BANGKOK (AFP) — Le Premier ministre thaïlandais Somchai Wongsawat a effectué un déplacement samedi à la frontière entre la Thaïlande et le Cambodge pour y rentre visite à des soldats blessés lors d'échanges de tirs meurtriers entre troupes des deux pays.
Le Premier ministre a rendu visite dans un hôpital militaire de la province de Ubon Ratchathani (est) à un soldat grièvement blessé lors des échanges de tirs de mercredi.
"Je suis attristé que des soldats aient été blessés, aujourd'hui j'ai donc voulu leur rendre visite", a déclaré le Premier ministre à l'issue de son déplacement.
Il s'est ensuite rendu dans la province voisine de Si Sa Ket, région du temple sacré de Preah Vihear, au coeur d'un vif contentieux entre Bangkok et Phnom Penh, a indiqué un porte-parole régional de l'armée.

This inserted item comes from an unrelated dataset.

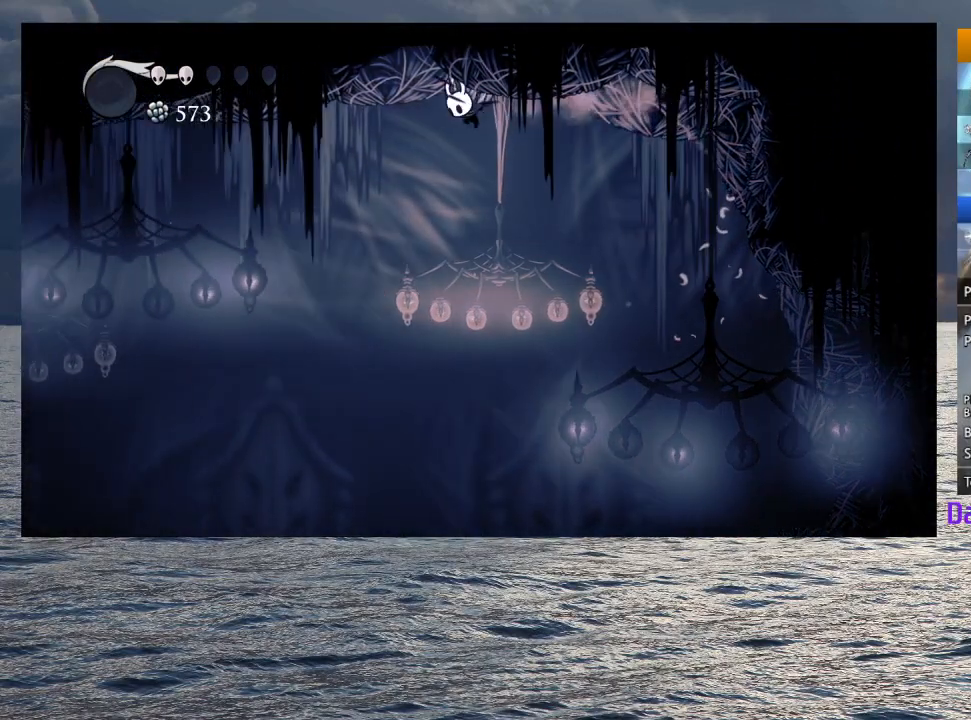
{"dt_ms": 500, "buttons": ["CROSS"], "left_stick": "right", "right_stick": "center", "button_events": [[450, "CROSS", "up"], [500, "CROSS", "down"]]}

Après s'être entretenu une quinzaine de minutes avec des officiers thaïlandais, M. Somchai a précisé qu'aucun calendrier n'avait encore été arrêté pour des discussions avec son homologue cambodgien Hun Sen mais qu'une solution pacifique était possible.
"La Thaïlande insiste sur le fait qu'elle doit vivre en coexistence pacifique (avec le Cambodge). Si un problème se pose, nous le résoudrons par la négociation, mais nos soldats protègeront notre souveraineté", a déclaré M. Somchai.
Un peu plus tôt, le colonel Taweesak Boonrakchart, porte-parole de l'armée, avait indiqué que l'atsmosphère le long de la frontière était calme mais que les troupes thaïlandaises demeuraient en alerte.
La Thaïlande et le Cambodge ont décidé jeudi d'effectuer des "patrouilles conjointes" au lendemain des incidents meurtriers, sans réaliser de percée significative sur leur différend.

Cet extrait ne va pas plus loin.